Without any pictures, restate the full set of records below exactly.

━━ Given data ━━

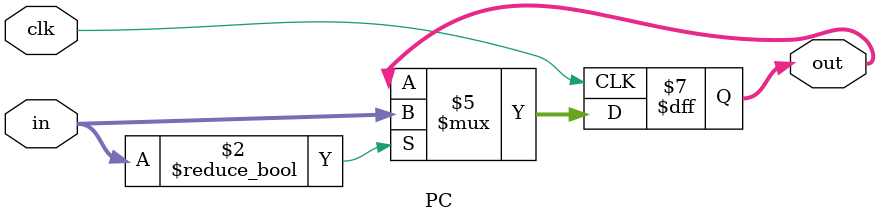
<source format=v>
`timescale 1ns / 1ps


module PC(clk, in, out);

input clk;
input [31:0] in;
output reg [31:0] out;

initial begin
    out = 0;
end

always @(posedge clk) 
begin
    if(in)
    begin
        out = in;
    end
end



endmodule

</source>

━━━

(Exercise solution)
<source format=v>
`timescale 1ns / 1ps


module PC(clk, in, out);

input clk;
input [31:0] in;
output reg [31:0] out;

initial begin
    out = 0;
end

always @(posedge clk) 
begin
    if(in)
    begin
        out = in;
    end
end



endmodule

</source>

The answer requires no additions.